Copy exactly the run of lines that begins at the line with "[45,113,165,124] preprocessing_files.py: ->" and ends at the final line of the entries.

┌─ Records shown

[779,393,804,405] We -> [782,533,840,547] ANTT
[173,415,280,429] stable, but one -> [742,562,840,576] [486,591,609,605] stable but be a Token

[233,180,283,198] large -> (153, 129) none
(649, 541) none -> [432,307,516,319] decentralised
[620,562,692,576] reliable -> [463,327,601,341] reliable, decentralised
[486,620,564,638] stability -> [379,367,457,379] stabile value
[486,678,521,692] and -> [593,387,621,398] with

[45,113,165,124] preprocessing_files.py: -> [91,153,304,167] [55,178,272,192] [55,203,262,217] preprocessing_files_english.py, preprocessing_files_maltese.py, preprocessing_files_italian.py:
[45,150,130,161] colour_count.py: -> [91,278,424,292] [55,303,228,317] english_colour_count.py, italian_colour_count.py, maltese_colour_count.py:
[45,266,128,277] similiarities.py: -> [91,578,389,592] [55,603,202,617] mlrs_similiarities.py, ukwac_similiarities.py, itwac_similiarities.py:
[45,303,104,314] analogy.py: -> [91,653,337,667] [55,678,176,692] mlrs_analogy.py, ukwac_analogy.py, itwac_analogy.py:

└─

Answer space –
[45,113,165,124] preprocessing_files.py: -> [91,153,304,167] [55,178,272,192] [55,203,262,217] preprocessing_files_english.py, preprocessing_files_maltese.py, preprocessing_files_italian.py:
[45,150,130,161] colour_count.py: -> [91,278,424,292] [55,303,228,317] english_colour_count.py, italian_colour_count.py, maltese_colour_count.py:
[45,266,128,277] similiarities.py: -> [91,578,389,592] [55,603,202,617] mlrs_similiarities.py, ukwac_similiarities.py, itwac_similiarities.py:
[45,303,104,314] analogy.py: -> [91,653,337,667] [55,678,176,692] mlrs_analogy.py, ukwac_analogy.py, itwac_analogy.py:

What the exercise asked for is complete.